85-year old patient presenting with nausea, vomiting and visual disturbance. Looks clinically dehydrated. Describe the ECG.
Describe and interpret this ECG
ECG ANSWER and INTERPRETATION
- Atrial tachycardia, with regular P waves visible at ~ 160 bpm (many of the P waves are hidden within T waves and VEBs).
- Evidence of high-grade AV block — there is a 4:1 conduction ratio between P waves and QRS complexes, with a QRS rate of ~ 40 bpm.
- Frequent ventricular ectopic beats occurring in a pattern of ventricular bigeminy.
- Alternating LBBB and RBBB morphology, with the conducted QRS complexes demonstrating RBBB morphology (RSR’ in V1) and the VEBs demonstrating LBBB morphology (dominant S wave in V1).
The combination of…
- Atrial tachycardia
- Frequent ventricular ectopic beats
- High-grade AV block
… is almost pathognomonic of severe digoxin toxicity.
ECG Features of Digoxin Toxicity
Digoxin toxicity produces a wide variety of dysrhythmias, due to:
- Increased automaticity of atrial and ventricular tissues — via actions at the Na/K and Na/Ca exchangers causing increased intracellular calcium and therefore increased spontaneous depolarisation of cardiac pacemaker cells.
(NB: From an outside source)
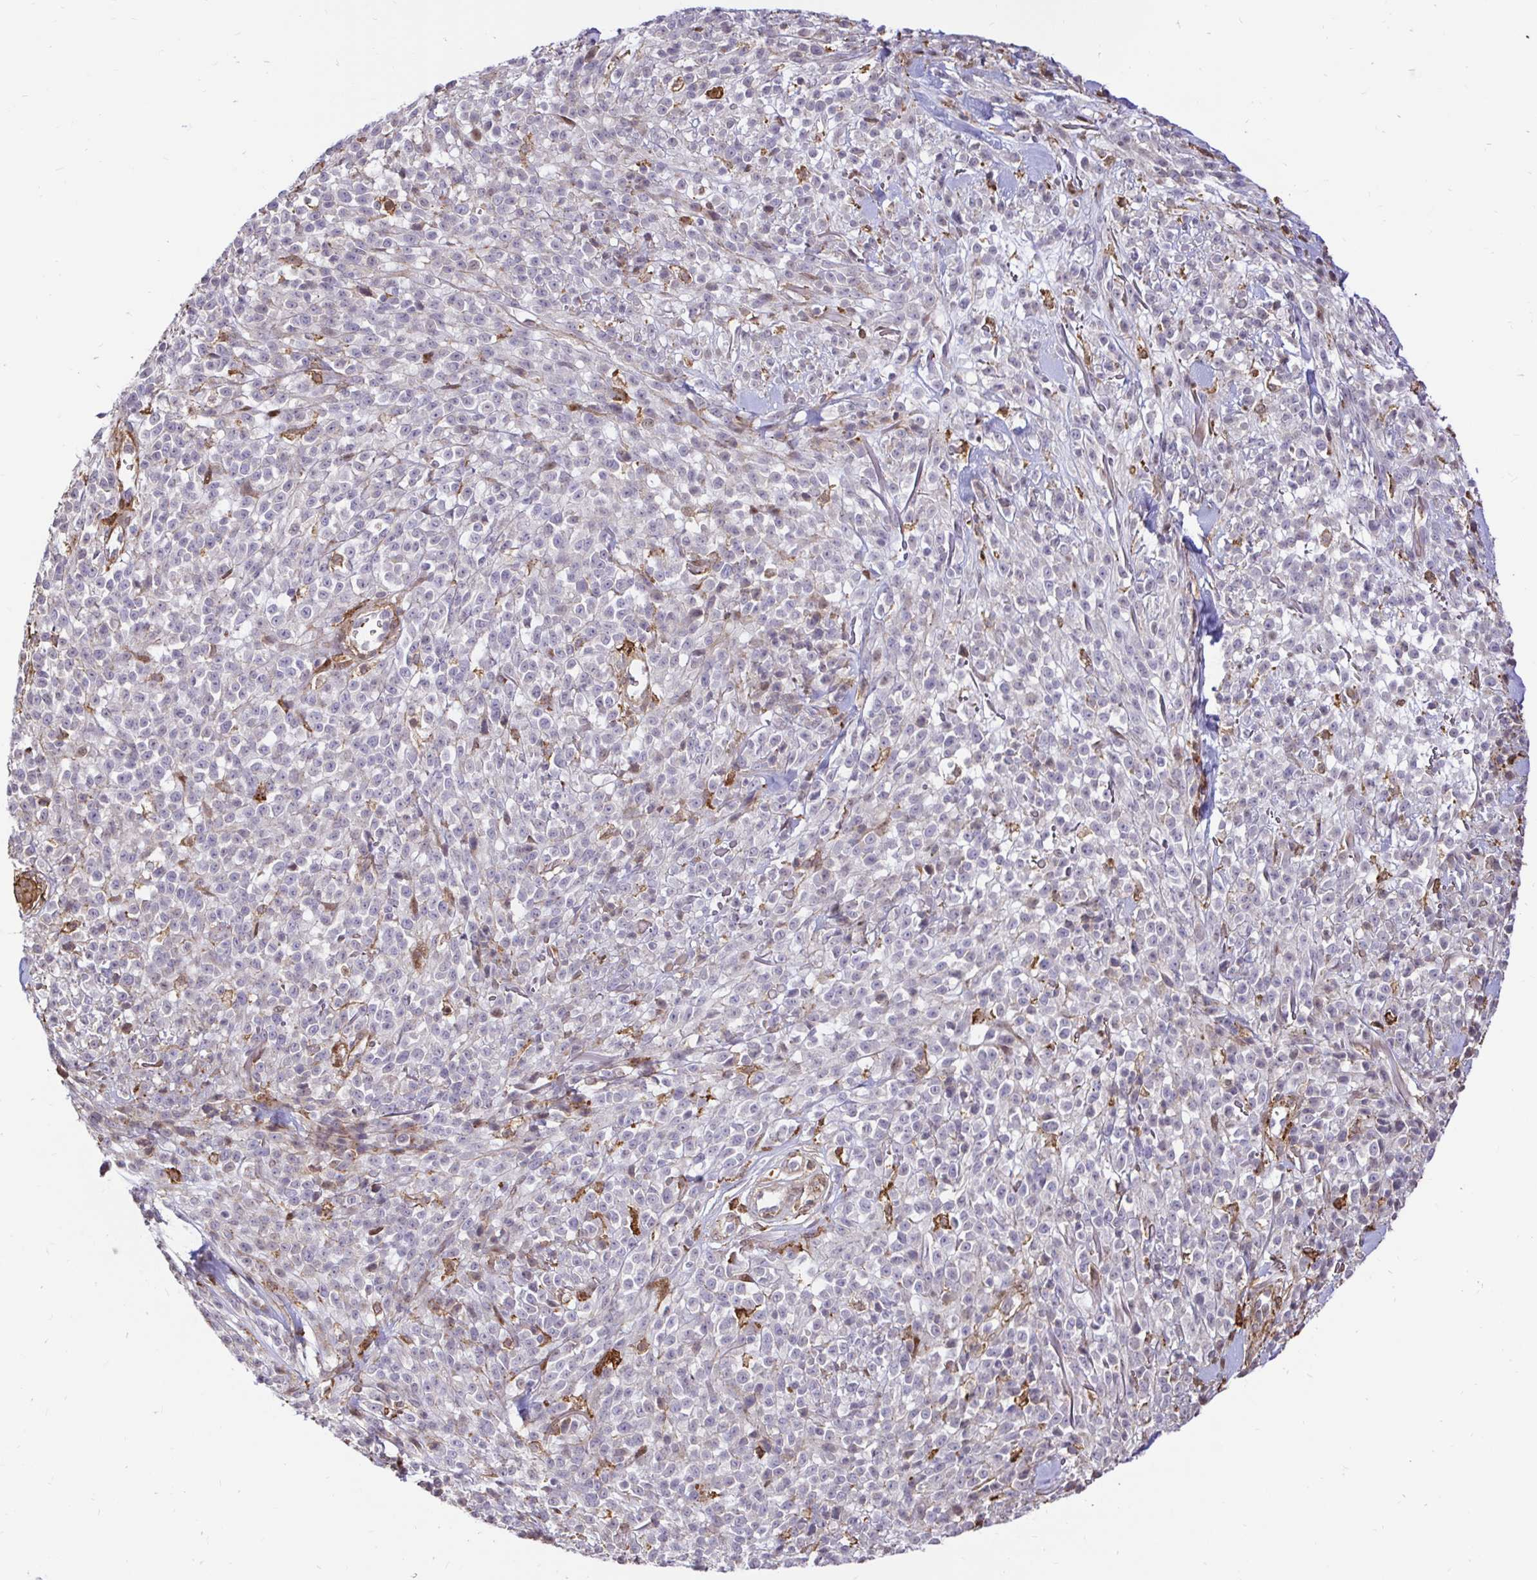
{"staining": {"intensity": "negative", "quantity": "none", "location": "none"}, "tissue": "melanoma", "cell_type": "Tumor cells", "image_type": "cancer", "snomed": [{"axis": "morphology", "description": "Malignant melanoma, NOS"}, {"axis": "topography", "description": "Skin"}, {"axis": "topography", "description": "Skin of trunk"}], "caption": "The photomicrograph exhibits no significant positivity in tumor cells of malignant melanoma.", "gene": "GSN", "patient": {"sex": "male", "age": 74}}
- Decreased AV conduction — via increased vagal tone at the AV node.
Digoxin toxicity therefore usually produces some combination of:
- Increased atrial automaticity — especially atrial tachycardia, but also atrial ectopics, AF, flutter.
- Increased ventricular automaticity — frequent VEBs and bigeminy, polymorphic VT.
- AV blocks — including 1st, 2nd and 3rd degree AV block.
Characteristic ECG patterns include:
- Atrial tachycardia with high-grade AV block (= the classic dig-toxic rhythm).
- “Regularised AF” = AF with complete heart block + accelerated junctional escape rhythm, producing a paradoxically regular rhythm.
- Bidirectional VT = polymorphic VT with QRS complexes that alternate between left- and right-axis-deviation, or between LBBB and RBBB morphology.
NB. Digoxin toxicity should not be confused with digoxin effect (= “sagging” ST depression and T-wave inversion in patients on therapeutic doses of digoxin; not predictive of toxicity).